> ACTION ITEM
The word "system" marks the lines to copy; find all of them in the entries below.

> DATA FOR THIS EXERCISE
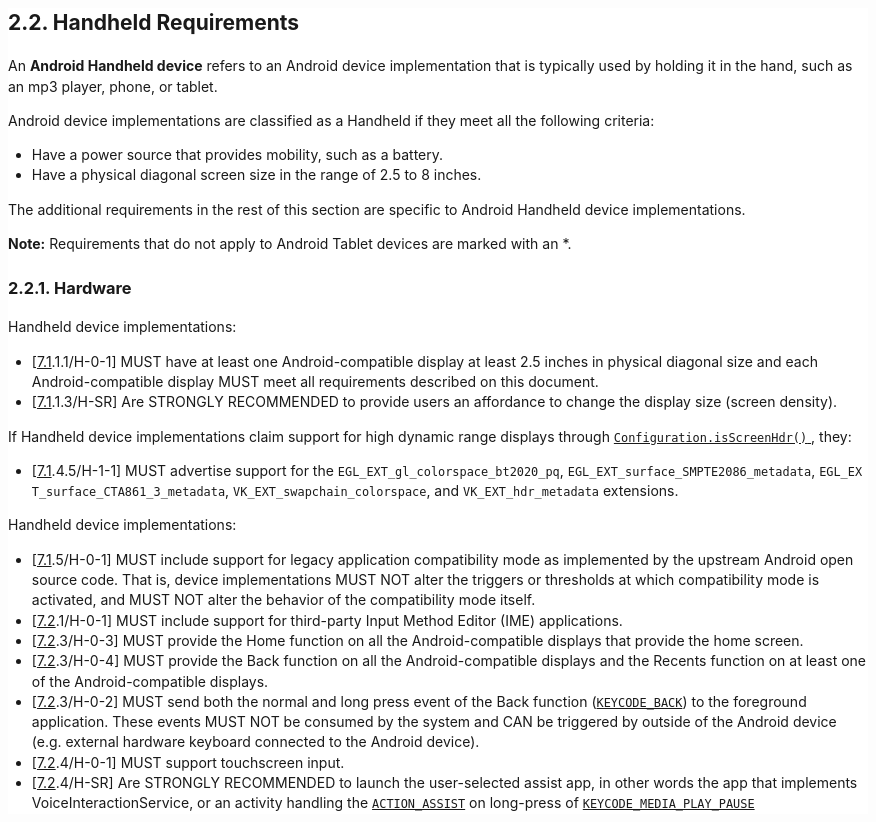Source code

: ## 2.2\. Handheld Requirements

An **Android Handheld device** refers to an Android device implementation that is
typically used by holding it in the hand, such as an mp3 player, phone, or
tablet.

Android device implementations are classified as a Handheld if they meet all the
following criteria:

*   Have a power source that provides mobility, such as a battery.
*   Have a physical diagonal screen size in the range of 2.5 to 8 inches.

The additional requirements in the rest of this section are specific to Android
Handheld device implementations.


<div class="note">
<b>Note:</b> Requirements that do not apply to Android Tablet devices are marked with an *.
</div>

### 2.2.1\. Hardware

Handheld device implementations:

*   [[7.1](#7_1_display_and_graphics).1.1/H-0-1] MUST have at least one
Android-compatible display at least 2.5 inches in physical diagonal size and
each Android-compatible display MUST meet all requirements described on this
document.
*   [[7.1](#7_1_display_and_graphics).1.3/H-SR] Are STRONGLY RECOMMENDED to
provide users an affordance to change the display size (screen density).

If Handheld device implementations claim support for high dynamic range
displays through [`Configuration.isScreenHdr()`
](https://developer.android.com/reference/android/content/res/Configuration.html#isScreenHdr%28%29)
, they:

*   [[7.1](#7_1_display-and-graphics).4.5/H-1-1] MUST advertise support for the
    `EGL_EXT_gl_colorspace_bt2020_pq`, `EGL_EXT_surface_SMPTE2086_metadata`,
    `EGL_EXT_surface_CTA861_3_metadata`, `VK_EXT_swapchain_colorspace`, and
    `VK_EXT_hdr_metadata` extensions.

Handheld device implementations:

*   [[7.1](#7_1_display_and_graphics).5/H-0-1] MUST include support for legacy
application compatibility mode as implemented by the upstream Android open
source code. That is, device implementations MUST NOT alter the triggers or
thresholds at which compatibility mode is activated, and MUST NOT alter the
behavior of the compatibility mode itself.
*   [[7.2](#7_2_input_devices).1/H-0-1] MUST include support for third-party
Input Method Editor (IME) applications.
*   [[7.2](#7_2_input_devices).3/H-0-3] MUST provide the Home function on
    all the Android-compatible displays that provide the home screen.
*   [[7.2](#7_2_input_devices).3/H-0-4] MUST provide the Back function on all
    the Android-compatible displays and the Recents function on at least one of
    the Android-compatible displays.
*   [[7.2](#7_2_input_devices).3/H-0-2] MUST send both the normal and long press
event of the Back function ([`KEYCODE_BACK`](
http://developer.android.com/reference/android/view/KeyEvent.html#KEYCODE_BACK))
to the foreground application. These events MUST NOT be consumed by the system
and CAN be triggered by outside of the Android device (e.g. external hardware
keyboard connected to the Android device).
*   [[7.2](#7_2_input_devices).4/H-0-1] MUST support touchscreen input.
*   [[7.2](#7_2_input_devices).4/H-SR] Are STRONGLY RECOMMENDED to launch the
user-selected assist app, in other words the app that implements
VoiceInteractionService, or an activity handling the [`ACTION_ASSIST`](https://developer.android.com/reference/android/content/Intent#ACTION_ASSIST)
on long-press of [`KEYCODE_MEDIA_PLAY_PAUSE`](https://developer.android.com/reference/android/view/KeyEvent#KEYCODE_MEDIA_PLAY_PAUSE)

==

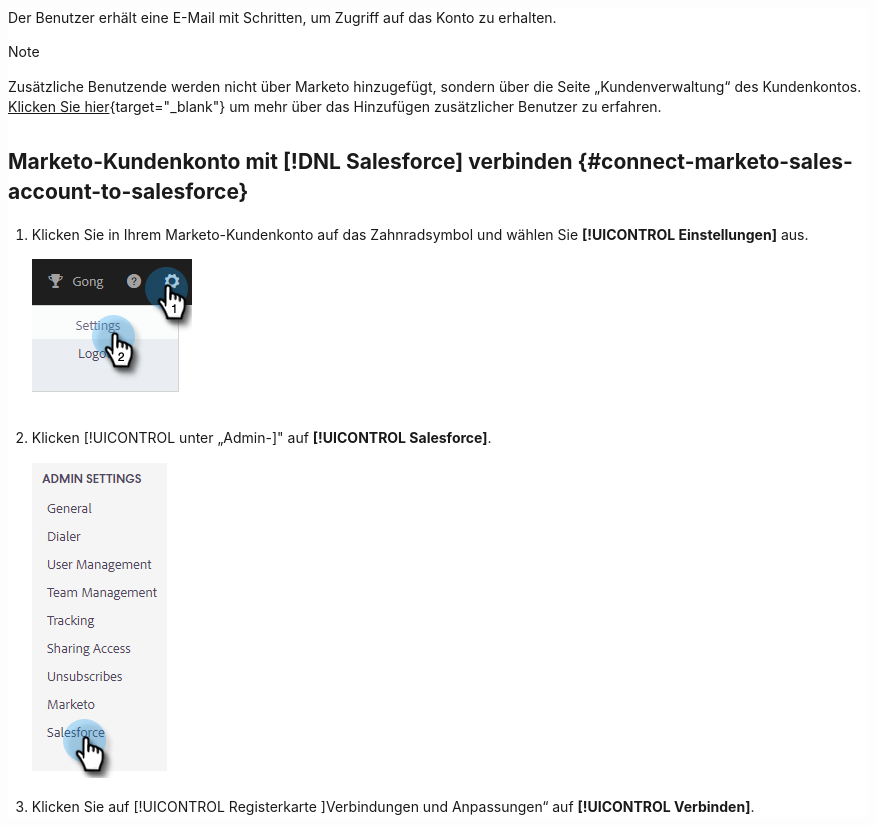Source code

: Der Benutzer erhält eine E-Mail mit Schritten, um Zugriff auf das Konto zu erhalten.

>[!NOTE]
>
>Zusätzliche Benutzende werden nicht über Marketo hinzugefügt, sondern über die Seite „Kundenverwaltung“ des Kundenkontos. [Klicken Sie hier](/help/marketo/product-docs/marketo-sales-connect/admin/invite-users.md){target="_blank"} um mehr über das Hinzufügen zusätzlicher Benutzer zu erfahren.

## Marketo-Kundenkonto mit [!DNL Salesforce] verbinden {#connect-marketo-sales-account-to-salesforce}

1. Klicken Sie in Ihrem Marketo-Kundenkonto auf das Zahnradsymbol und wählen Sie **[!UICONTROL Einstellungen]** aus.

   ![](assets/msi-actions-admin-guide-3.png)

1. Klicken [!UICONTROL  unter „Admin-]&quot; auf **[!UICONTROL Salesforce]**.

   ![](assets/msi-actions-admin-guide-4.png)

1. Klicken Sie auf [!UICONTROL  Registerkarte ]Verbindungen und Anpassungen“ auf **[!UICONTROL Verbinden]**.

...

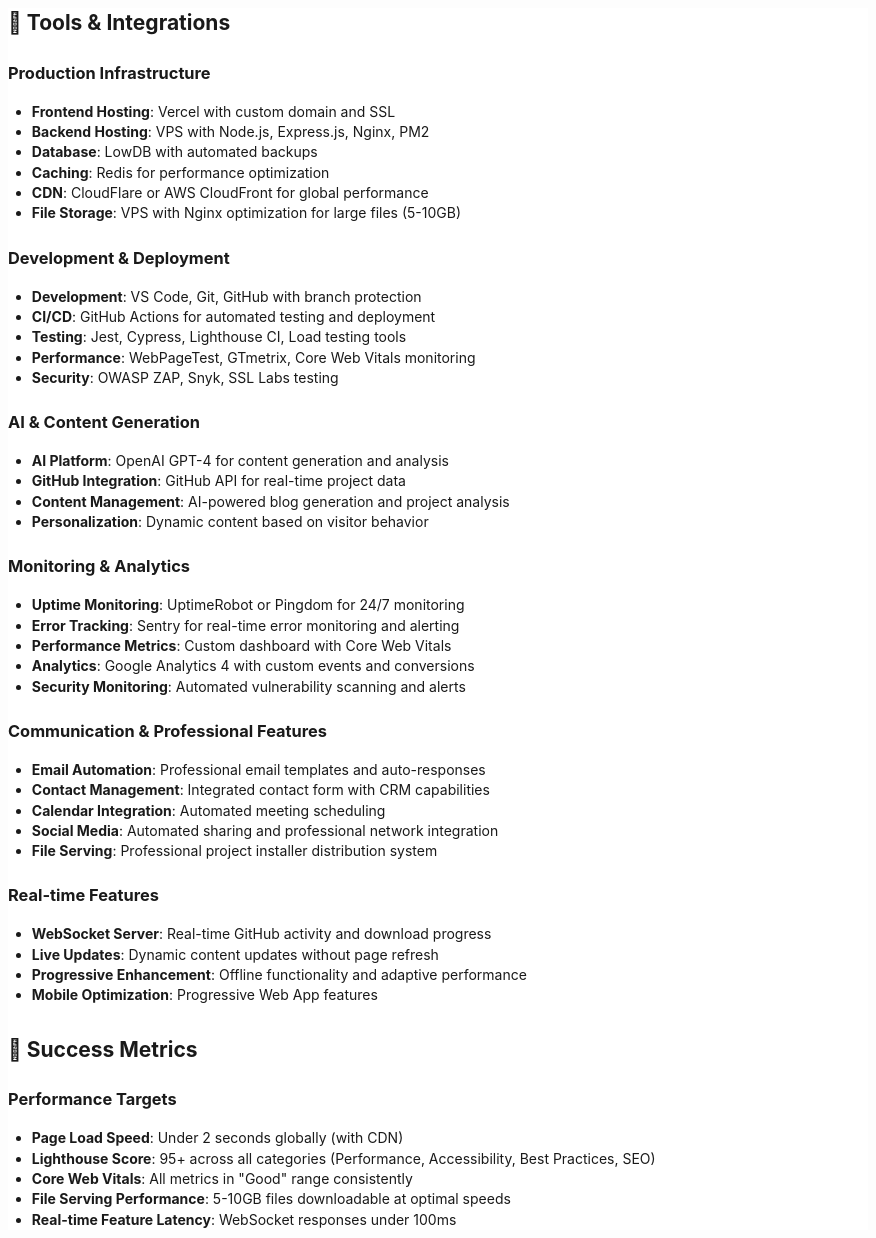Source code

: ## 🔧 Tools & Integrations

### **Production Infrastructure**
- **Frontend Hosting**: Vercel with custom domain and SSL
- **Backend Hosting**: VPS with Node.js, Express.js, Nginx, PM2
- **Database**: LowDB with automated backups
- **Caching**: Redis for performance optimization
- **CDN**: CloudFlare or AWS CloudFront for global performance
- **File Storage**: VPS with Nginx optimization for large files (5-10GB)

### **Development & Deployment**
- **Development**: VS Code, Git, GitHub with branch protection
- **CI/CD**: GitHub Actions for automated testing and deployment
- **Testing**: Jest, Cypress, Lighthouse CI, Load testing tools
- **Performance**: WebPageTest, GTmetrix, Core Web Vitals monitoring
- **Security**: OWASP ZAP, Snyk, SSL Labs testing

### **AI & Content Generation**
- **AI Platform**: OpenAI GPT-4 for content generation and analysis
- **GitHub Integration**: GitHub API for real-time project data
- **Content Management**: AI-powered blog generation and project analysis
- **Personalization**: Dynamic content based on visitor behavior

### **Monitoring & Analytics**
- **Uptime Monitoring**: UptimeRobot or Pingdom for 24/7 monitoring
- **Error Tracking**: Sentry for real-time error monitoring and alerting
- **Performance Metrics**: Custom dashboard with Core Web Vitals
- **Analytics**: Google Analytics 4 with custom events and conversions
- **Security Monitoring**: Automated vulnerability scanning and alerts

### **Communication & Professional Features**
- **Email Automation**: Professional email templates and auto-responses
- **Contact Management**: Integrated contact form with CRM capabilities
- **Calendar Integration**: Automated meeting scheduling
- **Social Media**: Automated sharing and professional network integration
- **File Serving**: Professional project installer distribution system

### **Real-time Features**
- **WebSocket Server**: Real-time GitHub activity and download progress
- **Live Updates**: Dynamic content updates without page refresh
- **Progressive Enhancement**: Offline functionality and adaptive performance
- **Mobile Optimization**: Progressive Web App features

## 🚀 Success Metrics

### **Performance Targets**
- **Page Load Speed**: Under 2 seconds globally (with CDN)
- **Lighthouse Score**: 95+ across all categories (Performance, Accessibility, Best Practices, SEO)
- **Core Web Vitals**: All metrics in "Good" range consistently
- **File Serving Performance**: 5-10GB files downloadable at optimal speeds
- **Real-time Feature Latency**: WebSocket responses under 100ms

> TASK RESULT
to the foreground application. These events MUST NOT be consumed by the system
- **File Serving**: Professional project installer distribution system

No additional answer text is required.